— Exercise —
From the line that contains "G04 APERTURE LIST*" to the last line of the entries, set down each line exactly as written, both ends included, with nothing else.

[Records from a data collection]
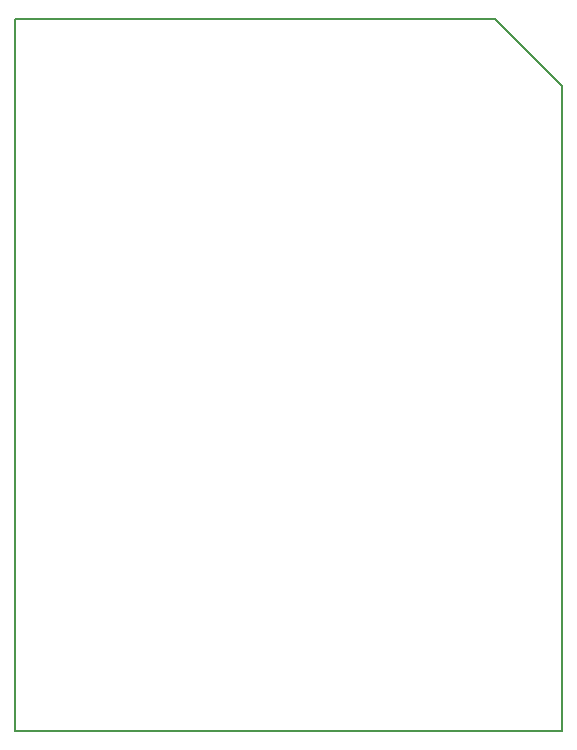
<source format=gm1>
G04 #@! TF.GenerationSoftware,KiCad,Pcbnew,6.0.4+dfsg-1+b1*
G04 #@! TF.CreationDate,2022-04-24T00:25:45+03:00*
G04 #@! TF.ProjectId,yatabaza-amp,79617461-6261-47a6-912d-616d702e6b69,rev?*
G04 #@! TF.SameCoordinates,Original*
G04 #@! TF.FileFunction,Profile,NP*
%FSLAX46Y46*%
G04 Gerber Fmt 4.6, Leading zero omitted, Abs format (unit mm)*
G04 Created by KiCad (PCBNEW 6.0.4+dfsg-1+b1) date 2022-04-24 00:25:45*
%MOMM*%
%LPD*%
G01*
G04 APERTURE LIST*
G04 #@! TA.AperFunction,Profile*
%ADD10C,0.150000*%
G04 #@! TD*
G04 APERTURE END LIST*
D10*
X60960000Y-72390000D02*
X14605000Y-72390000D01*
X60960000Y-17780000D02*
X60960000Y-72390000D01*
X14605000Y-12065000D02*
X55245000Y-12065000D01*
X14605000Y-72390000D02*
X14605000Y-12065000D01*
X55245000Y-12065000D02*
X60960000Y-17780000D01*
M02*

</source>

— Solution for this problem —
G04 APERTURE LIST*
G04 #@! TA.AperFunction,Profile*
%ADD10C,0.150000*%
G04 #@! TD*
G04 APERTURE END LIST*
D10*
X60960000Y-72390000D02*
X14605000Y-72390000D01*
X60960000Y-17780000D02*
X60960000Y-72390000D01*
X14605000Y-12065000D02*
X55245000Y-12065000D01*
X14605000Y-72390000D02*
X14605000Y-12065000D01*
X55245000Y-12065000D02*
X60960000Y-17780000D01*
M02*

</source>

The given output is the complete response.